Excerpted text.
──────────────────────────────

Susan's second career as a writer began in 2000 when she became editor of the Takoma Horticultural Club newsletter. Finding that awfully limiting, she started her first garden blog in 2005 and a year later joined with two other gardenbloggers to create the award-wining team blog GardenRant, where she still blogs weekly with six other writers.
The success of GardenRant led to work writing for independent garden centers, including Behnkes and Homestead Gardens, a column in in the Takoma Voice paper, and articles in national magazines. Like most successful bloggers, she was approached about writing books but unlike many, was horrified at the thought. Her duties at GardenRant include editing the many guest authors who are published there.
Garden writing also led to her work as a gardening coach, teaching people to garden one-on-one, on-site.
Upon moving to Greenbelt in 2012, Susan retired from garden writing and coaching for pay and started a blog about Greenbelt as a way to get to know and be known by her new town, and for the fun of writing about something besides gardening. In 2017 that blog was moved here to Greenbelt Online, the nonprofit community website that includes resources, videos, directories, and whatever comes next.
As editor of Greenbelt Online Susan writes, recruits other writers and edits their work as needed. She works with the site's Editorial Board to explore more ways to serve Greenbelt residents and represent Greenbelt to outsiders as the lively place it is.
Since "retirement," Susan has created two other nonprofits: the pro-science Good Gardening Videos that finds and promotes the best how-to-garden videos on YouTube; and DC Gardens, a campaign to promote the public gardens of the Washington, D.C. area, and gardening by locals.
Susan was raised near Richmond, Virginia, attended Oberlin College in Ohio, and has lived in the D.C. area since 1971.
First Career Revealed
Not to be secretive about that what came before writing, Susan's first career was creating verbatim transcripts for Congress, the courts, law firms and federal agencies. Then she quit and worked at Common Cause and other nonprofits before returning to court reporting for the money - several times. She never did put her B.A. in psychology to use.

──────────────────────────────

Entries supplied.
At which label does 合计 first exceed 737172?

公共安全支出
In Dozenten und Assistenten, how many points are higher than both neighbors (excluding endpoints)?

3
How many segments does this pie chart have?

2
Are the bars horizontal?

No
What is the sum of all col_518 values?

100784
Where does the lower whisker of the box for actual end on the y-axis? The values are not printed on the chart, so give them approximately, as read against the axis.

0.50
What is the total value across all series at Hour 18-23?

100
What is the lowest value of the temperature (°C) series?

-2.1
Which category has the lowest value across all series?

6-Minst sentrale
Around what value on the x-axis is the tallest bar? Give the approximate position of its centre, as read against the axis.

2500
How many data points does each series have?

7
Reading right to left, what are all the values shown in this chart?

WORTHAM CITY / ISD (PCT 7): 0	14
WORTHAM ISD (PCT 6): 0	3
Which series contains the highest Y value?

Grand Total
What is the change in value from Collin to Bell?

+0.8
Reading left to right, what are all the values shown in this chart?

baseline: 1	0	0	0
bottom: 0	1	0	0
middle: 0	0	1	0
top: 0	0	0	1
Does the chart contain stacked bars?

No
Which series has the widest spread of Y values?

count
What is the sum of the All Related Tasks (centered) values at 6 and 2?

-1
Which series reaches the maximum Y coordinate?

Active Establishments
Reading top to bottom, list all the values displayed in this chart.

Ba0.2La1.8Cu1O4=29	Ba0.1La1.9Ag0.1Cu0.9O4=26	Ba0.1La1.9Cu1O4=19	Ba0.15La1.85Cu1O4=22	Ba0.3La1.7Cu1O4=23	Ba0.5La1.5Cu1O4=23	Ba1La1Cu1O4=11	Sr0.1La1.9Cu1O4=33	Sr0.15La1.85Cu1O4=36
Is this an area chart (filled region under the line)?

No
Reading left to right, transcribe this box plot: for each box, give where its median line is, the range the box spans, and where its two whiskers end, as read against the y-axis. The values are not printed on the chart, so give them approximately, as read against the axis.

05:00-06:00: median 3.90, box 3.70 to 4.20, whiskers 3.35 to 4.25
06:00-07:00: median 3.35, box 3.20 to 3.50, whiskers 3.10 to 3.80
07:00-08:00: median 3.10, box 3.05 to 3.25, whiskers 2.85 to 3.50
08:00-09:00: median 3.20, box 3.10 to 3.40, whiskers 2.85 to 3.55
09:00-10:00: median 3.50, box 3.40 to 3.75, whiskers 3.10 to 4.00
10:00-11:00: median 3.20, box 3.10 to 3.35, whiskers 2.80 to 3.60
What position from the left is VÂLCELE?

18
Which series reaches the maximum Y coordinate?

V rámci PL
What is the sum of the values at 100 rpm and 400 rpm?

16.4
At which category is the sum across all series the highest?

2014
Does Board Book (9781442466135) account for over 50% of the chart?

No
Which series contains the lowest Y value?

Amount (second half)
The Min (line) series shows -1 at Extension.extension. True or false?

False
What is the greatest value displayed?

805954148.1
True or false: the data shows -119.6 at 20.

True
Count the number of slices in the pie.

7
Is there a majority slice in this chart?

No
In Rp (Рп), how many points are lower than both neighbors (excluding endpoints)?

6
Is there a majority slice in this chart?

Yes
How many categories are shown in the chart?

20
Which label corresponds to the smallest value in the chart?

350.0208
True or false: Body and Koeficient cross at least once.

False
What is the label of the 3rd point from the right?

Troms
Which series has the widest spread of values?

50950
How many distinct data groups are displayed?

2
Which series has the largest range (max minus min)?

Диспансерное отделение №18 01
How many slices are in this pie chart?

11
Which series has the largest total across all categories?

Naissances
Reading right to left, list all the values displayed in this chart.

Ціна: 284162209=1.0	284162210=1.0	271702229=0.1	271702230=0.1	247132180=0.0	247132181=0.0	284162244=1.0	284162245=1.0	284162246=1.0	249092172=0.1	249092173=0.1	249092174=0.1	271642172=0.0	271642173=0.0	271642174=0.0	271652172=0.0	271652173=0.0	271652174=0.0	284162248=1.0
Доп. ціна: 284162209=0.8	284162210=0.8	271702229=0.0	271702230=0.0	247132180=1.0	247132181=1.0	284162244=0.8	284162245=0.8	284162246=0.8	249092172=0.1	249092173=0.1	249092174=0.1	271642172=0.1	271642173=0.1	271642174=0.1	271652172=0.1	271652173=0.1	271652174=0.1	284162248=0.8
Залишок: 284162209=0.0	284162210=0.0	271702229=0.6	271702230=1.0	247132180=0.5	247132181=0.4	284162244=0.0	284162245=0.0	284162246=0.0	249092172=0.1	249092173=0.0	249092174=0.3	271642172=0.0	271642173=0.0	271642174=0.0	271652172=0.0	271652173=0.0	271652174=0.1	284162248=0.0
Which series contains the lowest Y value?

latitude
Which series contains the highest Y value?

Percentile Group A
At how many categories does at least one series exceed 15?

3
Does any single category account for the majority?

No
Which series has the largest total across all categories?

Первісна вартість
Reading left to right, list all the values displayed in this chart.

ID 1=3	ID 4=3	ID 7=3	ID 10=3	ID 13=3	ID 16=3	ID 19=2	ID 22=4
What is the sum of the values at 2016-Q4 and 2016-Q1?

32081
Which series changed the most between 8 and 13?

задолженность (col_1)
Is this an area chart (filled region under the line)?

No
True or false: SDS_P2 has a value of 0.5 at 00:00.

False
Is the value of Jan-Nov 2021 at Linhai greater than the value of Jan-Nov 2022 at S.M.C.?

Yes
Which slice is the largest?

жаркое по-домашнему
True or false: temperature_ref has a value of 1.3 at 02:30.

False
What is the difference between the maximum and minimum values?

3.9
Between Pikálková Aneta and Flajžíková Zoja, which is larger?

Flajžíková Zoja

──────────────────────────────

Activity.
Write out the passage of the biography of Susan starting with "Susan's second career" and going on through "six other writers.", substituting "bulletin" for "newsletter".

Your response.
Susan's second career as a writer began in 2000 when she became editor of the Takoma Horticultural Club bulletin. Finding that awfully limiting, she started her first garden blog in 2005 and a year later joined with two other gardenbloggers to create the award-wining team blog GardenRant, where she still blogs weekly with six other writers.